Transmission générationnelle et féminisme
La grand-mère a à cœur de transmettre ses savoirs et ses savoir-faire à sa petite-fille. L’amour entre les deux est touchant, et s’exprime volontiers sans retenue, en partie grâce à l’origine anglaise de la vieille dame. Mais d’où vient son côté sorcière ? Nous ne nous trouvons pas dans un registre fantastique, ici cela tient plutôt de l’instinct et du caractère énigmatique de la grand-mère. Elle connaît les recettes d’antan, sait prendre soin des végétaux, des animaux. Il est question de “ visions ”, de “ voix qu’on ne veut pas entendre ”, mais il semble qu’il s’agisse surtout d’une image pour aider Mai à se représenter ses pensées assaillantes, son angoisse, et lui permettre de les chasser plus aisément. La magie est donc intérieure et l’entraînement de Mai consiste à se représenter ses émotions pour mieux les contrôler.
Toutefois, malgré la liberté offerte par le cadre, le roman donne le sentiment d’être un peu cloîtré. Mai est dans une bulle où elle apprend essentiellement à devenir une bonne maîtresse de maison. Ses activités sont limitées au ménage, au jardin et à la révision des cours. Ce tempo aide tout de même la jeune fille anxieuse à gérer ses émotions.
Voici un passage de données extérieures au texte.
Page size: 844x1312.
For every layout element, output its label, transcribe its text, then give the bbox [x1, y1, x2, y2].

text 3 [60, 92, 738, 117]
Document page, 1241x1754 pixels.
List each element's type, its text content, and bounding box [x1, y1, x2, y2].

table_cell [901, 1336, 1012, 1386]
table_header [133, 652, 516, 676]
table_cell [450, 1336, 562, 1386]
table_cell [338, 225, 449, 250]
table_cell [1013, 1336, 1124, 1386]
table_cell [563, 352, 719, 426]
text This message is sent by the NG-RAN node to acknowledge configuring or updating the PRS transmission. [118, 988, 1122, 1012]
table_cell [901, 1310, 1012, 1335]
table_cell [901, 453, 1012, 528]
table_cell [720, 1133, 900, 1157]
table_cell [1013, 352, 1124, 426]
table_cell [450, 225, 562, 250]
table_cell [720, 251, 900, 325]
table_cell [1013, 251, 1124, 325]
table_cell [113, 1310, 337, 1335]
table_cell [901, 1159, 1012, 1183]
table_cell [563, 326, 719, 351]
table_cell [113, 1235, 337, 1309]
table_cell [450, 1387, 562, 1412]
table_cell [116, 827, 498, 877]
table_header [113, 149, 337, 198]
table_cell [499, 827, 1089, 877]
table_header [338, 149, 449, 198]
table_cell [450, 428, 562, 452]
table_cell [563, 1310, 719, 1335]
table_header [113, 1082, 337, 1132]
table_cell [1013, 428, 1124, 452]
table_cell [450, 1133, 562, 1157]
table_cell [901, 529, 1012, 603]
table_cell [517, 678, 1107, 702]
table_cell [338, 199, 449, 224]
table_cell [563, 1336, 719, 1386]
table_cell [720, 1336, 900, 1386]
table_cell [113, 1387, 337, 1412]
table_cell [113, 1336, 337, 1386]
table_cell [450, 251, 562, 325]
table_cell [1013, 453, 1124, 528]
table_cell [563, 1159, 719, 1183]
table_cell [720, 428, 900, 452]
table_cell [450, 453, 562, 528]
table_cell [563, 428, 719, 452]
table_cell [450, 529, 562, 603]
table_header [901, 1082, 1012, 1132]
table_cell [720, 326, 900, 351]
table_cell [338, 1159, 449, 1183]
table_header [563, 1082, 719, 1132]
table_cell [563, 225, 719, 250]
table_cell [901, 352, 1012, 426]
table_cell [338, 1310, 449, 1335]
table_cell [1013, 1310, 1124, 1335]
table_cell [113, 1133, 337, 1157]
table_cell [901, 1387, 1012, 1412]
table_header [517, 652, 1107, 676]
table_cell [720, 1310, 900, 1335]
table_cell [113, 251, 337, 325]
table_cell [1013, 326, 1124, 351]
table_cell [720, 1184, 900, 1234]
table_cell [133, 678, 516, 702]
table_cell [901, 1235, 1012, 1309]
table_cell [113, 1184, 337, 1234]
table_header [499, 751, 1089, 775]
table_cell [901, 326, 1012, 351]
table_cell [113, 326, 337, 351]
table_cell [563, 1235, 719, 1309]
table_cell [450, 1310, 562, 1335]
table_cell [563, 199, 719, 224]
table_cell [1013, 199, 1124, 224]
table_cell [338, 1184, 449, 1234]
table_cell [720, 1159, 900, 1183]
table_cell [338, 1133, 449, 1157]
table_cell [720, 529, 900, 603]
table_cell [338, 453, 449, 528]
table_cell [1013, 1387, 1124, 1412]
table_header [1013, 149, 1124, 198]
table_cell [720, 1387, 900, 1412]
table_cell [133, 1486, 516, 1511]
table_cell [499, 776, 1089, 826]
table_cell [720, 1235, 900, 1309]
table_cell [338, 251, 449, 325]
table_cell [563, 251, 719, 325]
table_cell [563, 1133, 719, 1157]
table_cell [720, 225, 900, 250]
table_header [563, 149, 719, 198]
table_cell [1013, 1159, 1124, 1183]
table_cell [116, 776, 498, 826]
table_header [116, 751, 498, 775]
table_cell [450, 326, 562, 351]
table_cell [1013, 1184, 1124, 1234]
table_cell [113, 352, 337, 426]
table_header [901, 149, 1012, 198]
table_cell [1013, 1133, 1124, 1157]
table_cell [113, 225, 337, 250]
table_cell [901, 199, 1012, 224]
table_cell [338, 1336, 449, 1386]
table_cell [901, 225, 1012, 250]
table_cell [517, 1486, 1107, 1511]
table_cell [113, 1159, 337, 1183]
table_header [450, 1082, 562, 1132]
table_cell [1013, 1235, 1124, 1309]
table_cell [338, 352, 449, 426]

La mise en action à travers les tâches du quotidien, qui se veut quasi thérapeutique, est typique au Japon et permet de mettre à distance les émotions négatives et l’angoisse. Mais cela crée une dichotomie entre une forme d’indépendance (grand-mère est une femme seule, veuve, autonome), et des valeurs anciennes, voire désuètes. L’idée qu’une femme ne devrait pas travailler et uniquement s’occuper de sa famille revient à plusieurs reprises. Cette opposition présente une forme de féminisme intéressant, qui questionne toujours aujourd’hui.
Racisme et harcèlement scolaire, brûlants d’actualité
Au-delà de l’amour de la nature qui laisse empreint de légèreté et de liberté, le récit aborde certains sujets sur un ton plus grave.
La grand-mère de Mai est victime d’un racisme ancré. Elle est notamment nommée “ l’autre étrangère ” par les voisins, ce qui choque Mai, qui adore les tonalités british de sa mamie et admire sa pluralité culturelle. L’autrice ayant étudié la littérature au Royaume-Uni, elle retranscrit parfaitement sa perception des Européens, tout à la fois exubérants et énigmatiques pour les Japonais ! Le racisme ambiant se transmet aussi à la mère de Mai, qui, quant à elle, semble avoir connu le rejet des autres à cause de son métissage. Cela donne une tout autre dimension au roman.
Quant au harcèlement et à la phobie scolaire, il est difficile d’affirmer clairement s’ils sont dus aux origines de Mai ou à son caractère réservé, défensif, sensible, car rien n’est directement affirmé. Il est aussi question de l’appartenance à un groupe, virale chez les adolescents, qui plus est au Japon. Si le terme “ harcèlement ” n’est pas employé tel quel, c’est bien ce dont il s’agit, ce fléau était déjà prégnant dans les années 90 et fait encore plus écho de nos jours.
L’été de la sorcière nous laisse sur une note nuancée, abordant des sujets sensibles sans toutefois suffisamment les mûrir. Mais il reste un joli roman, poétique et qui se lit avec beaucoup de fluidité ! Pour trouver les librairies où vous le procurer, rendez-vous sur le site de l’éditeur.
Merci pour ce bel article qui éveille la curiosité pour ce roman, comme le jardin de sa grand mère pour Mai.
Un livre que je lirai sûrement.
Un article très intéressant. Bravo à la journaliste qui sait nuancer son propos. A une époque où seuls les avis tranchés ont voix au chapitre, c’est plaisant.